'This is a stirring, touching film but it stays impressively away from overt manipulation.'
'It is a film about smarts,' says Raja Sen after watching Dallas Buyers Club.
Somewhere around the middle of Dallas Buyers Club, the protagonist slips on a clerical collar, his moustache gravely weighed down to cover what may unmistakably be declared a sinner's grin.
A man caught smuggling medicines into America, he solemnly gives his word that they are all for his personal consumption.
He swears with the kind of loud sincerity only the charlatan can muster, and -- just as soon as he's out of earshot -- is selling unapproved drugs.
This man, Ron Woodroof, is a decidedly unlikely hero, a man who stumbles upon his nobility via efficiency and denial, a man who refuses to accept the fate handed to him, and, most importantly, a man willing to learn and to share.
He drinks hard, screws hard and harbours rodeo dreams till he learns he's running out of time, fast.
Director Jean-Marc Vallee's film is the inspiring true story of Woodroof and his quest to bring the right healthcare to AIDS patients at a time when America's Food and Drug Administration seemed unwilling to do the same.
And while he was indeed a pioneer, the true strength of Vallee's film is the way it doesn't shy away from showing Woodroof's less likeable side.
And there's a lot to flinch at, from his brutal homophobia to his rattlesnake lifestyle and his (initially) obnoxious cockiness.
The year is 1986, Americans are just beginning to come to terms with the fact that Rock Hudson has died of AIDS, but Woodroof mourns the number of women Hudson could have conquered if straight.
And then he -- an electrician with a fondness for shortcuts -- is told he has AIDS and has 30 days to live.
Vallee's film gives us the character, warts and all, but even more importantly keeps the focus on his decisions.

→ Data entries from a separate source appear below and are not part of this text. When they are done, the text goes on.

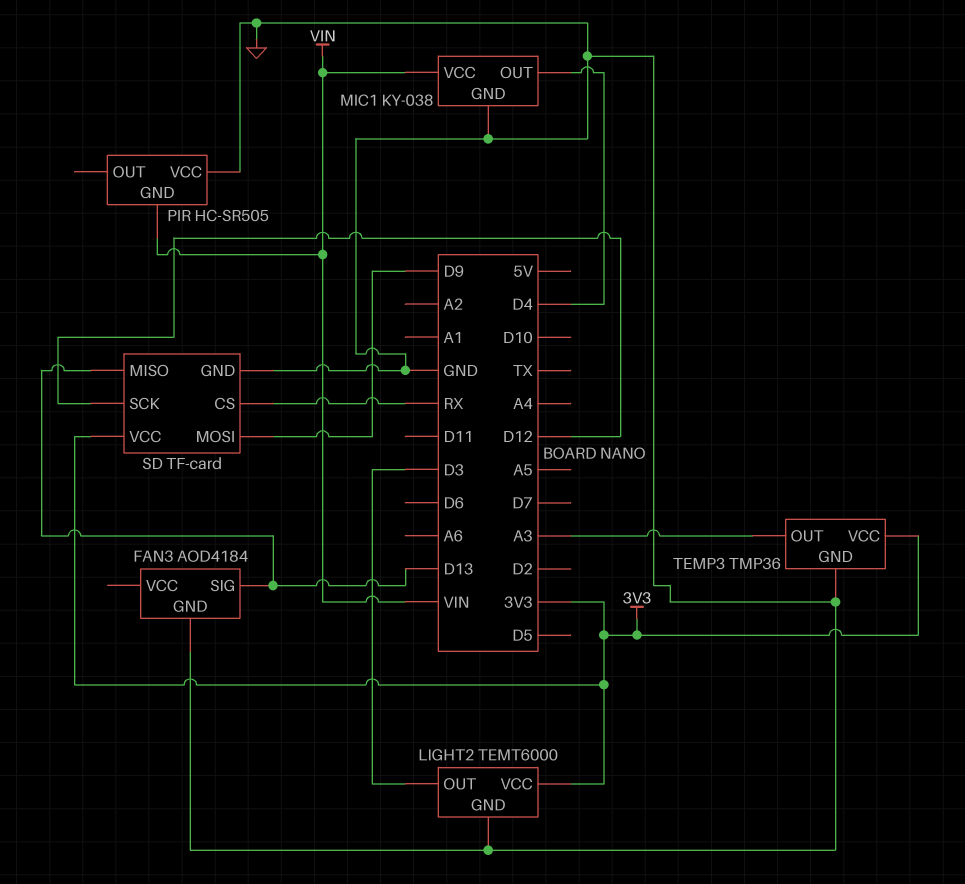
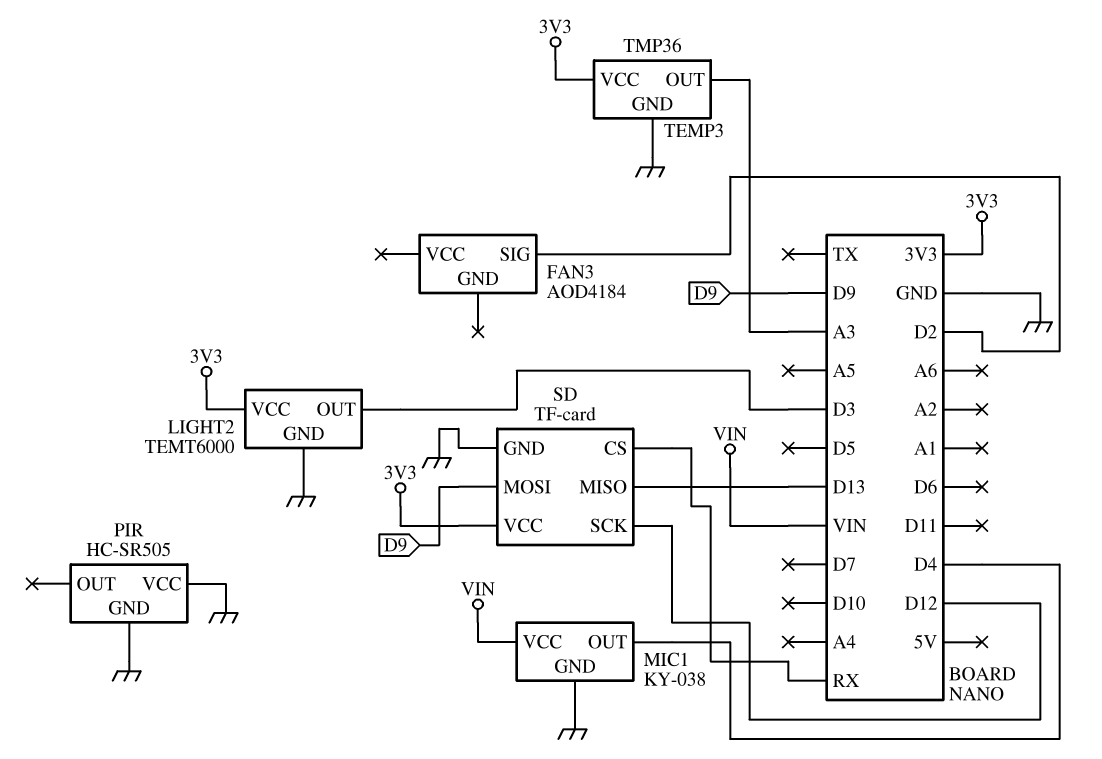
FAN3 pin GND: GND -> none
FAN3 pin SIG: D13 -> D2
PIR pin GND: VIN -> GND

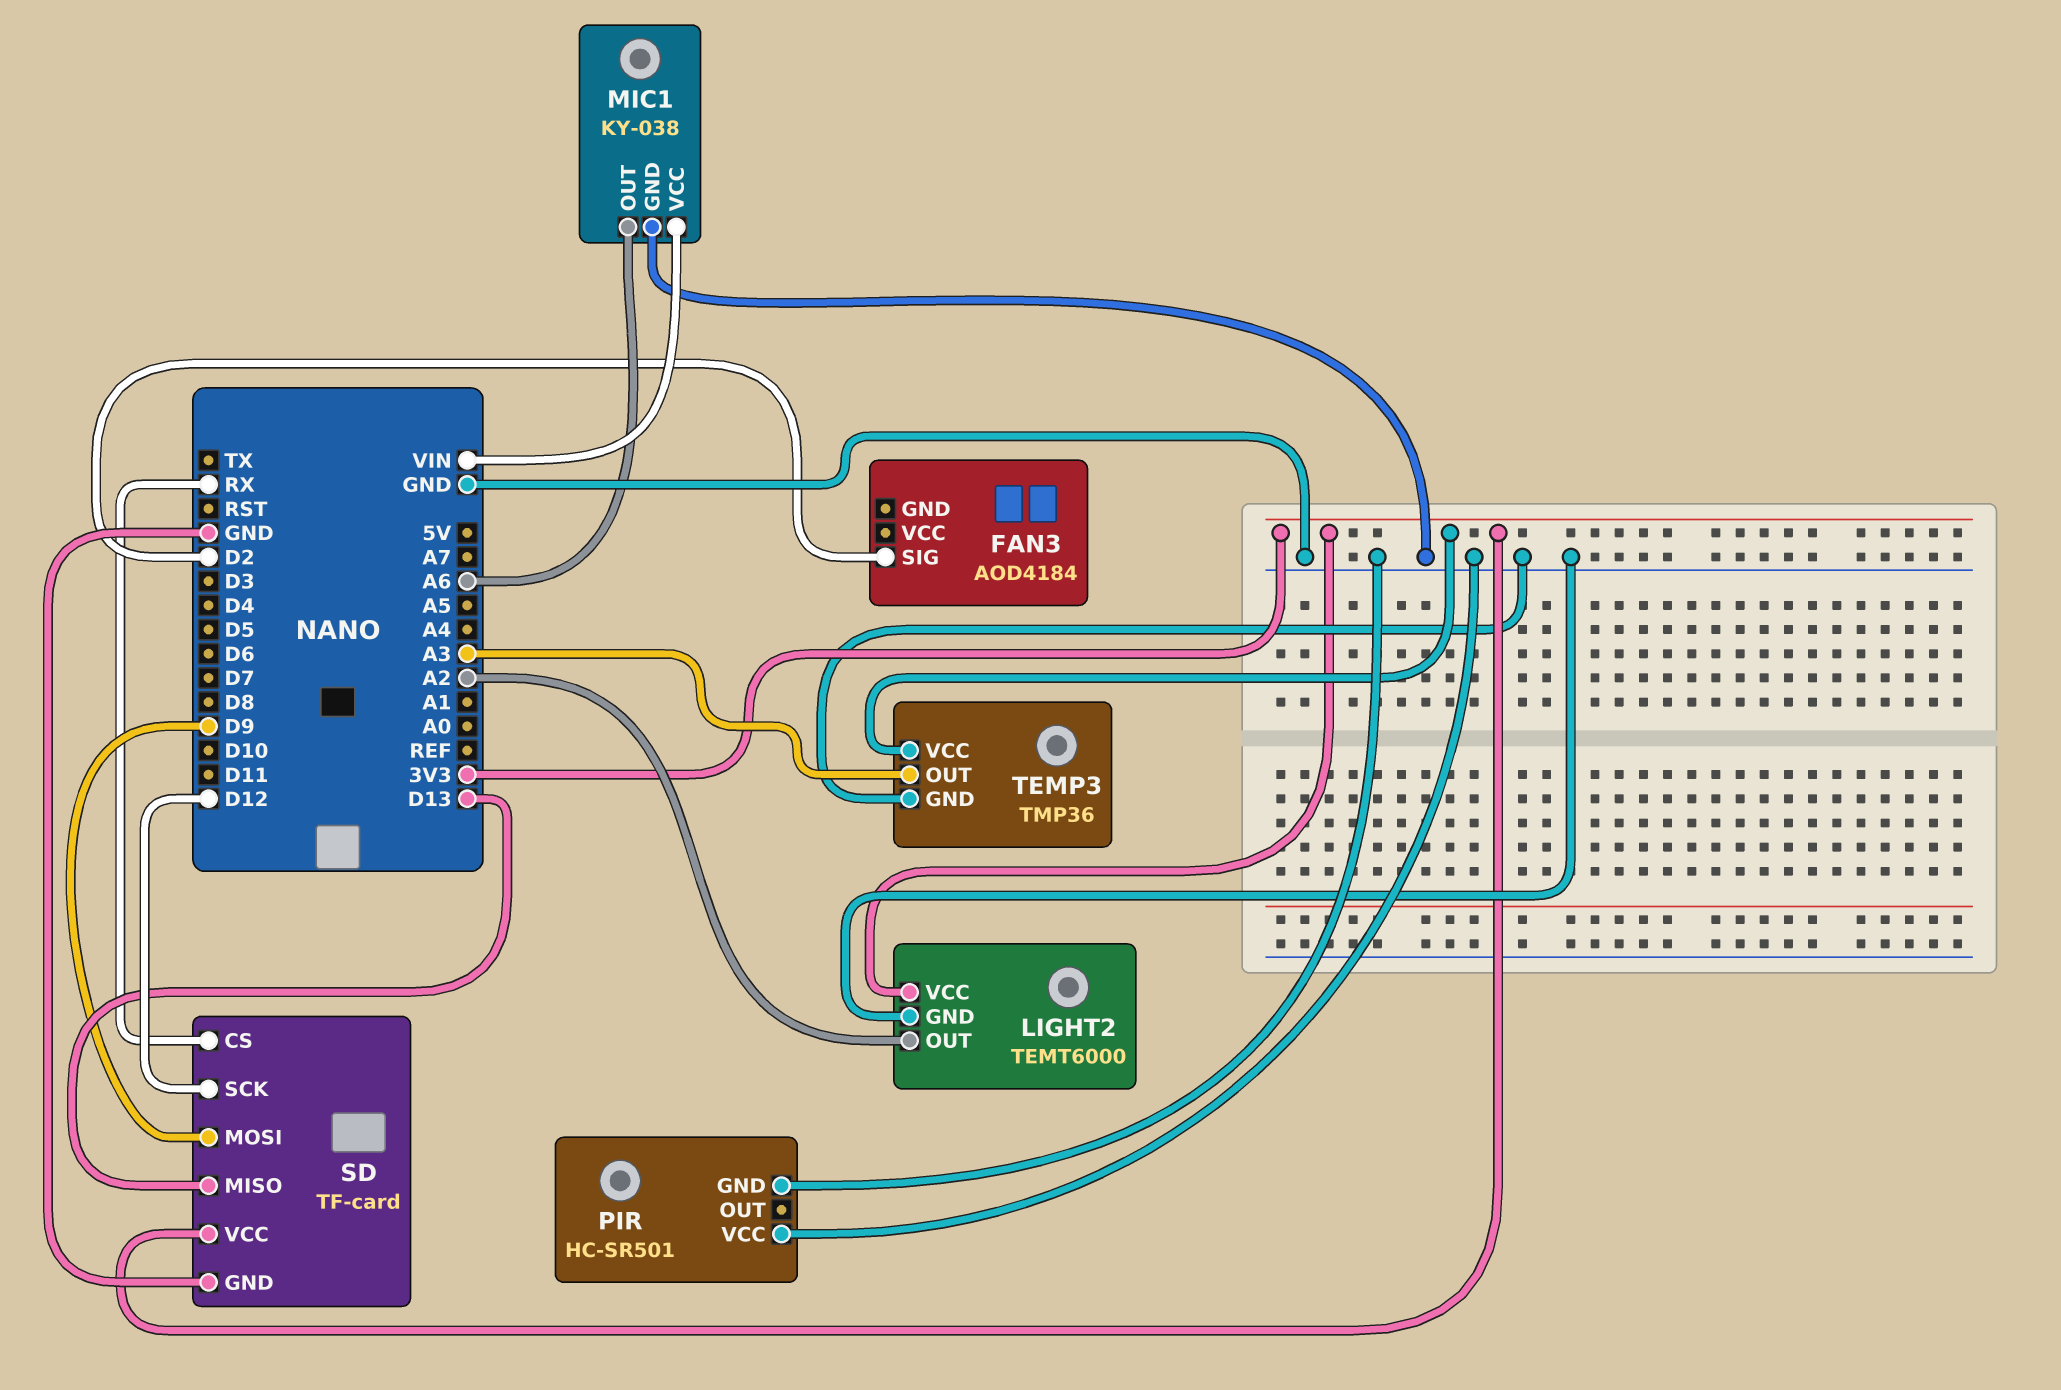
LIGHT2 pin OUT: D3 -> A2
MIC1 pin OUT: D4 -> A6
PIR: HC-SR505 -> HC-SR501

A scavenger, his first reaction (after yelling at doctors defiantly) is to read up on AIDS and HIV, after which he starts learning about medication. He realises that the medication approved by the FDA isn't what he needs, and,
Woodroof is indeed doing something huge, but the film scores by refusing to sentimentalise his actions; he starts off doing what's best for himself, and then finds an opportunity.

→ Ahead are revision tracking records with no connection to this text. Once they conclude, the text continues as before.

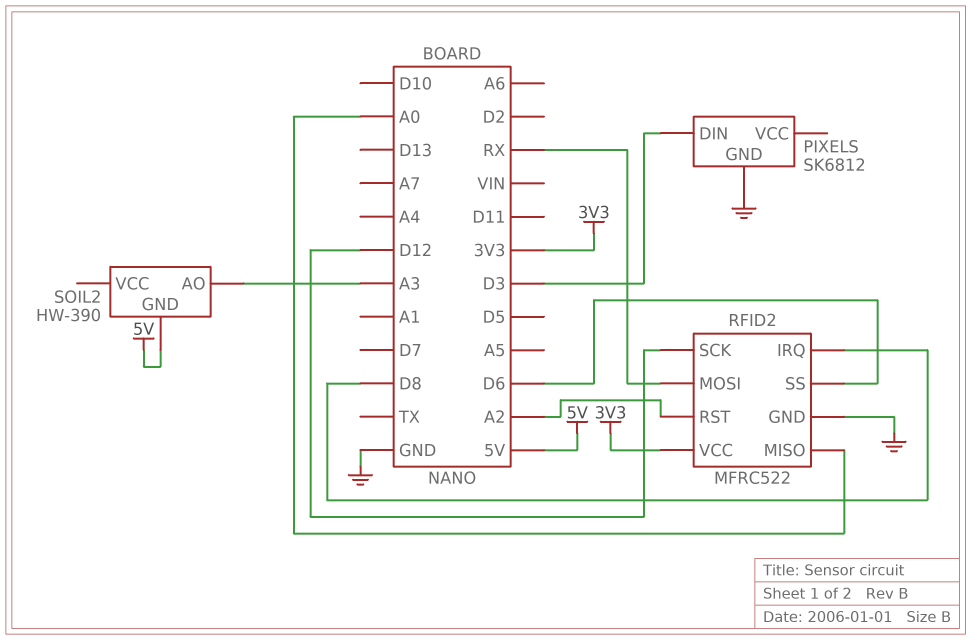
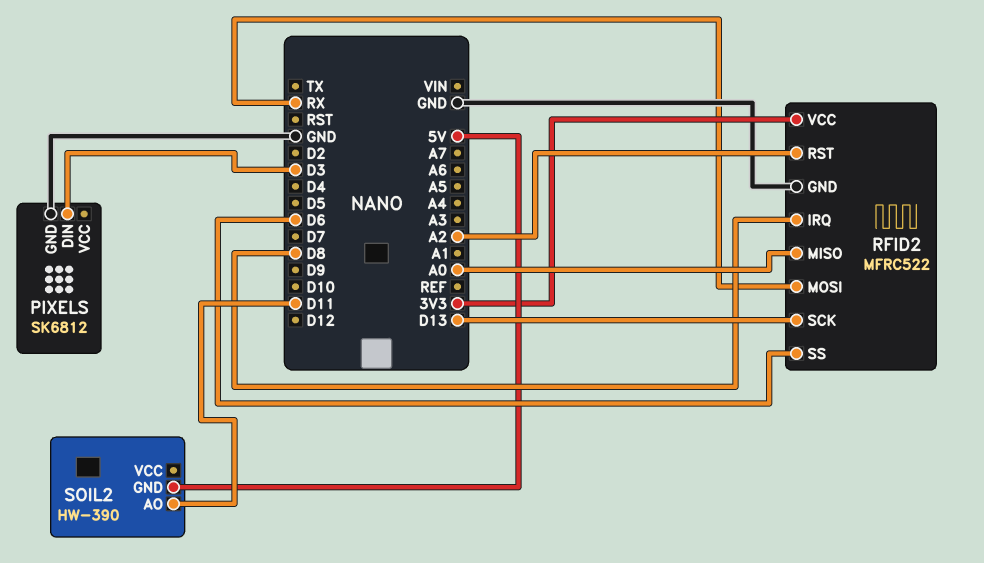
RFID2 pin SCK: D12 -> D13
SOIL2 pin AO: A3 -> D11

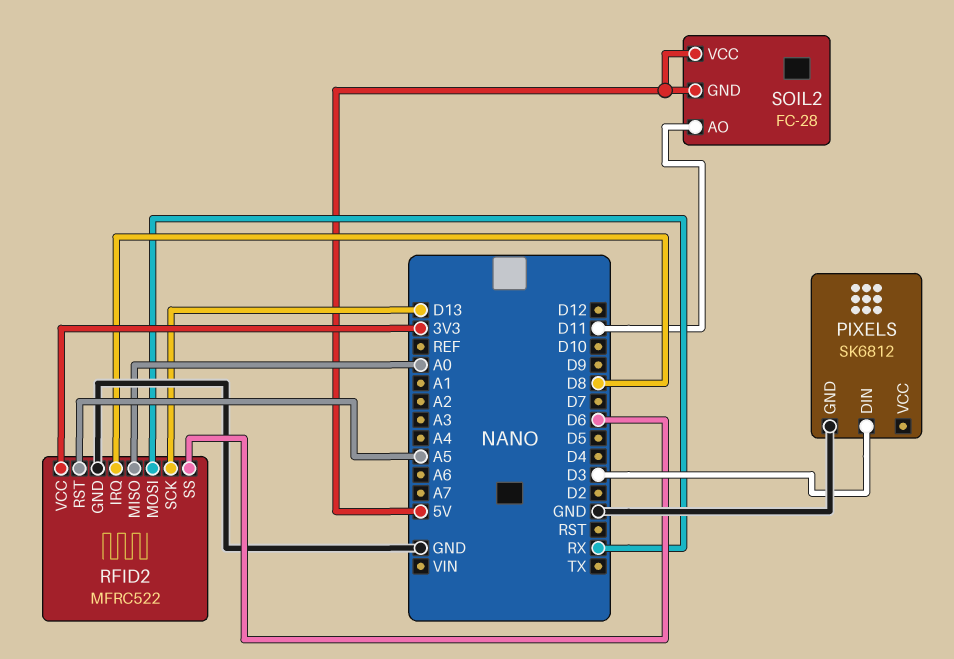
RFID2 pin RST: A2 -> A5
SOIL2: HW-390 -> FC-28
SOIL2 pin VCC: none -> 5V

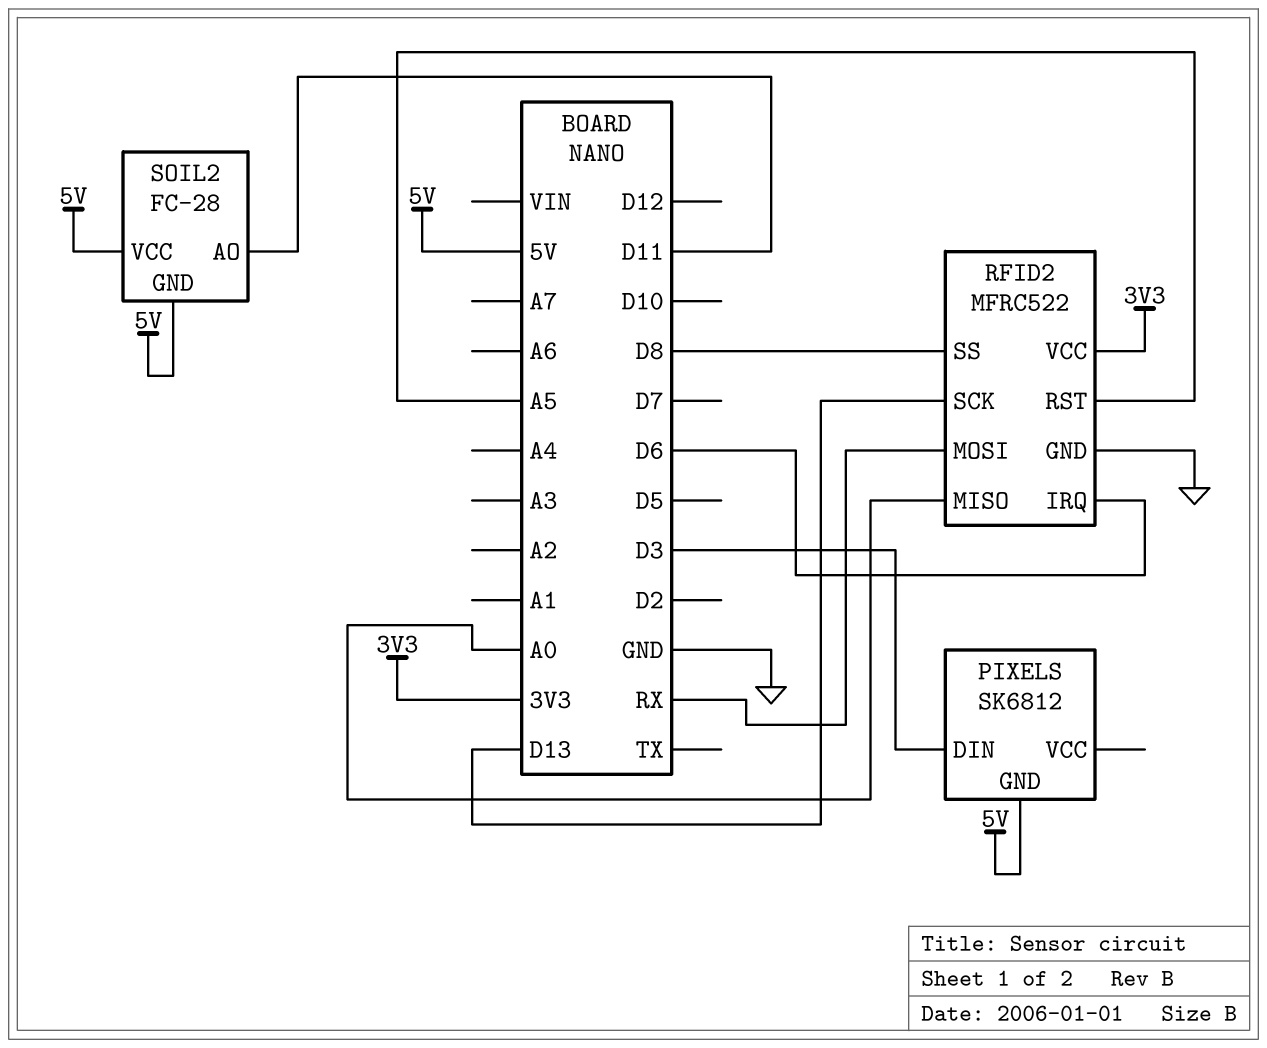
PIXELS pin GND: GND -> 5V
RFID2 pin IRQ: D8 -> D6
RFID2 pin SS: D6 -> D8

Nobility or altruism isn't a part of his plan, but he clings to the idea of helping people because -- like the rest of his decisions -- isn't that the only way forward?
This is a stirring, touching film but -- unlike say its fellow Oscar nominee, the well-crafted 12 Years A Slave -- it stays impressively away from overt manipulation.
Dallas Buyers Club is a film about smarts.
It's also a film about swagger. Matthew McConaughey drains himself out to play Woodroof, losing a couple of dozen kilos of weight, but despite his impoverished form, wears his hat high and keeps his hubris impossibly alive.
He's gaunt as a grasshopper, and yet plays the character as if his name were Eastwoodroof, with a world-beating swagger and a stetson. It's a striking performance, a character confident and unpredictable and clever and so goddamned charming.
Charming enough to take a painting of flowers along for a date when he doesn't have time to stop for a bouquet.
Woodroof finds a partner in Rayon -- a punk-rock transsexual played with both Eltonian flamboyance and wonderful fragility by Jared Leto -- and the two change the world around them even as their words affectionately head for each other's throats.
Jennifer Garner plays a doctor who eventually swings over to their side, and despite an underwritten character with a weak, almost-romantic subplot, the actress is suitably helpless enough for the audience to empathise with.
Like McConaughey in the film, the real Ron Woodroof outlasted his death sentence by a fair bit, going on to live for 7 years instead of the month the doctors allotted.
In that bit he helped many a sufferer, but his motivations were as fundamental as can be: he wanted to survive, to defy death. Saving lives along the way felt like an inevitability.
Now that's the film's knockout punch.